Wael Salibi, 26, recalled how when the Christian area in Homs was taken over by rebels, 66,000 of the faithful "left their home, and just few of them stayed there. He was the only priest, he stayed in his church.”
“Just months before he died, he said ‘I can’t leave my people, I can’t leave my church, I am director of this church, how can I leave them?’” Salibi told CNA on April 11.
Salibi, who hails from the now-ravished city of Homs, grew up as a close friend and pupil of Fr. Frans, who was brutally killed on April 7. Days before his 76th birthday, an unknown gunman entered his church, beat him and shot him in the head.
For the past three years Syria has been embroiled in conflict which sprang up after citizens protested the rule of Bashar al-Assad, Syria’s president and leader the country’s Ba’ath Party.
Since then, the violence has morphed into a civil war which has claimed the lives of an estimated 140,000 people. There are currently 2.6 million Syrian refugees in nearby countries, most of them in Lebanon, Jordan, and Turkey, and an additional 6.5 million Syrian people are believed to have been internally displaced by the war.
Currently a refugee living and studying in Rome, Salibi fled his city just a year and a half ago – following a two-week religious visit to Europe – after receiving a call from his mother telling him not to return.
Recalling his life growing up with the priest, Salibi explained that because Fr. Frans had been living and working in Syria since 1966, his family formed close ties with the priest, who would often visit after celebrating Christmas Mass in order to wish his father a happy birthday, and was at one point the spiritual director for his sister.
“This is what makes Fr. Frans special,” Salibi noted, “because he influenced thousands of people, and he remembered all people with little details, and he listened to others.”
On how the priest worked tirelessly for the unity amongst Christians and Muslims in the area, Salibi said that he advanced these relations through two main projects he began during his nearly 50 years of ministry in the country.
The first initiative of Fr.
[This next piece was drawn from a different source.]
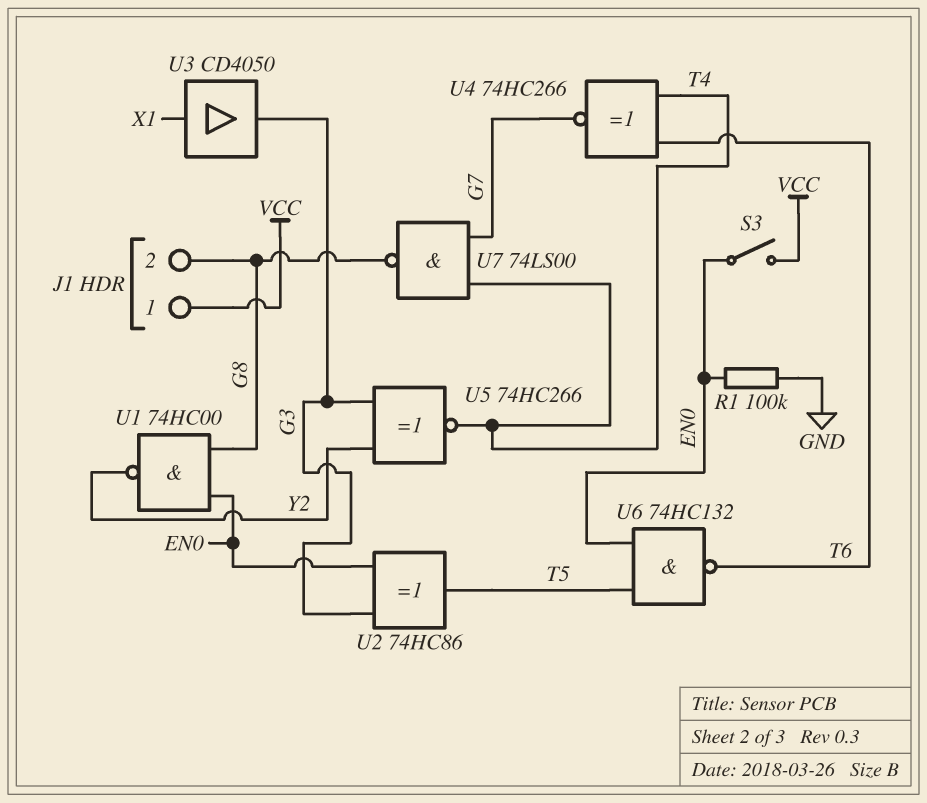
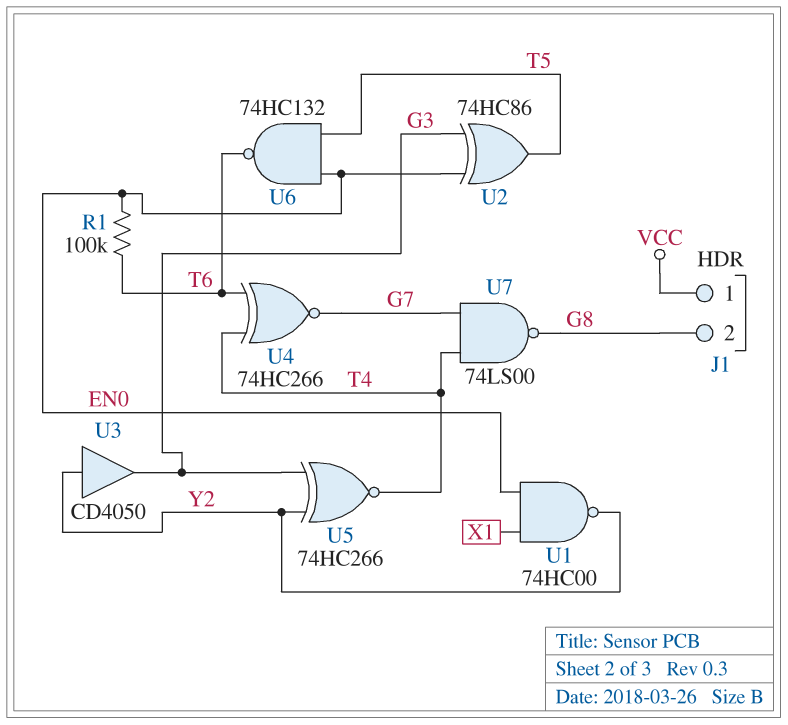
R1: 100k (EN0, GND) -> 100k (EN0, T6)
S3: switch (EN0, VCC) -> none
U1: NAND 74HC00 (in EN0, in G8, out Y2) -> NAND 74HC00 (in EN0, in X1, out Y2)
U3: buffer CD4050 (in X1, out G3) -> buffer CD4050 (in Y2, out G3)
Frans was a project entitled “Al-Maseer” meaning “marching,” Salibi continued, in which groups of 300 at a time, would come from various regions around Syria to work together and discover new parts of the country.
Convening every 2 to 3 months, the group would usually walk together over the weekend and frequently went to little-known areas in order to discover different parts of the country, Salibi went on to say, recalling how one summer the group made a ten day trip in which they walked over 60 kilometers and slept in both churches and mosques along the way.
“I know Syria and I love Syria because of him,” Salibi expressed, observing how “we never felt like he wasn’t Syrian. I think he’s Syrian more than anyone I know.”
Often when the group felt tired because of all the walking, they would be surprised because Fr. Frans was “70 years old and he was the first one to arrive,” Salibi observed, recounting how the Dutchman would always tell them “ilal amam,” meaning “keep going.”
“He always told us…it didn’t just give us like, power, he also made us keep going with our lives,” the young Syrain explained, emphasizing that “I will never forget that word from him. He told us how to be strong.”
Referring to the second project Fr. Frans initiated, Salibi explained that the name was “Al-ard” meaning “the earth” or “the land,” which took place in the countryside outside of Homs, and is a place where the priest would bring handicapped from all the area, both Muslim and Christian, and provide different work and activities for them to do.